January, 2023

Allergens in plant-based foods?

The free-from-allergen trend in plant-based innovations

Growing awareness around food allergies, well-being, and the impact that food has on the health of our bodies are just some of the factors driving the growth of different markets: from health, plant-based, and vegan to free-from and allergen-free. Let’s find out how the trend related to the development of allergen-free products is gradually affecting the plant-based segment as well.

Let’s take a step back: allergen-free market size and figures

Food allergies have been rapidly increasing in recent years: according to the BBC article, the rate of food allergies worldwide grew up from about 3% of the world’s population in 1960 to about 7% in 2018. Although this is still a minority of consumers – by comparison, vegan consumers make up 6% of the population – many companies are moving toward the development of allergen-free foods as an opportunity to expand their client-base. This is because the use of ingredients appropriate for people with food allergies does not only appeal to allergic consumers, but also to their families and the institutions/organizations that provide services such as canteens or catering.

To define food ingestion-related disorders, the , l’American Academy of Allergy Asthma and Immunology has proposed a widely accepted classification using the generic term “adverse reaction to food,” then distinguishing between allergies and intolerances: allergies are mediated by immunological mechanisms. In intolerances, on the other hand, the reaction is not triggered by the immune system.

Demand for allergen-free foods is expected to increase as a result of the COVID-19 outbreak, as consumers’ attention to health and immune-strengthening issues increases. According to the article published by Bloomerg, the size of the global allergen-free food market is expected to reach $75.67 billion by the end of 2030, and the market is set to experience a strong positive growth trajectory with a CAGR of 9.0% between 2020 and 2030.

The allergen-free trend in plant-based foods

The growing demand for clean-label food products, for alternatives to meat and dairy food, is expected to be a key factor in the development of the allergen-free market.

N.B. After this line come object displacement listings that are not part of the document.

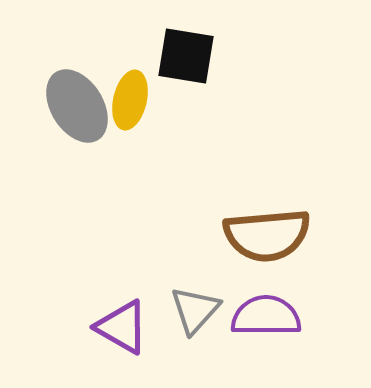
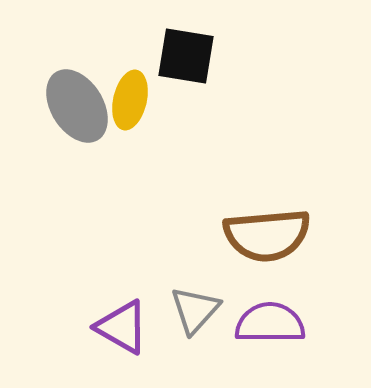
purple semicircle: moved 4 px right, 7 px down
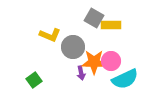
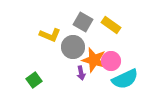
gray square: moved 11 px left, 4 px down
yellow rectangle: rotated 36 degrees clockwise
orange star: moved 2 px up; rotated 15 degrees clockwise
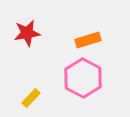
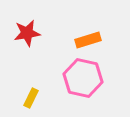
pink hexagon: rotated 15 degrees counterclockwise
yellow rectangle: rotated 18 degrees counterclockwise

At the same time, however, the plant-based segment will also be able to seize the opportunity provided by the growth of this market to make products that are more inclusive to all types of consumers.

The problem of allergens is highly present in plant-based products: the most commonly used ingredients include soy and wheat derivatives, as well as nuts and peanuts. However, there has already been a “protein shift” for several years from the use of first-generation plant-based proteins (soy, wheat, rice, whey protein…) to new plant-based proteins. A classic case is the transition-particularly in the area of meat alternatives-from the predominant use of soy or wheat protein to pea protein. The last one, in fact, has basically wiped out part of the market occupied by the other proteins, since it is an ingredient with the same functionality, but a much lower level of allergenicity. According to Mintel GNPD, the use of pea protein over the past decade has steadily increased: from 2015, when it covered 10% of vegetable-based meat alternative product launches, to 2021, where it covered 28% of product launches, a figure equal to ingredients such as soy and wheat, which have since lost ground. In addition to pea, more and more start-ups are experimenting with developing alternatives to meat from non-allergen sources, such as legume blends, mung bean, jackfruit, mushrooms, and, although still in the early stages, algae.

Similarly, in the plant-based beverage segment, we can also spot new launches of allergen-free products, made from pea, oats, and coconut, which is still a major consumer favorite. In plant-based dairy products, we are also seeing a shift to allergen-free products, as products currently on the market are predominantly based on flavored fruits, such as cashews and almonds. Several start-ups are looking at new alternatives, using ingredients such as sunflower seeds, fava beans, or even cauliflower to develop a new type of plant-based cheese.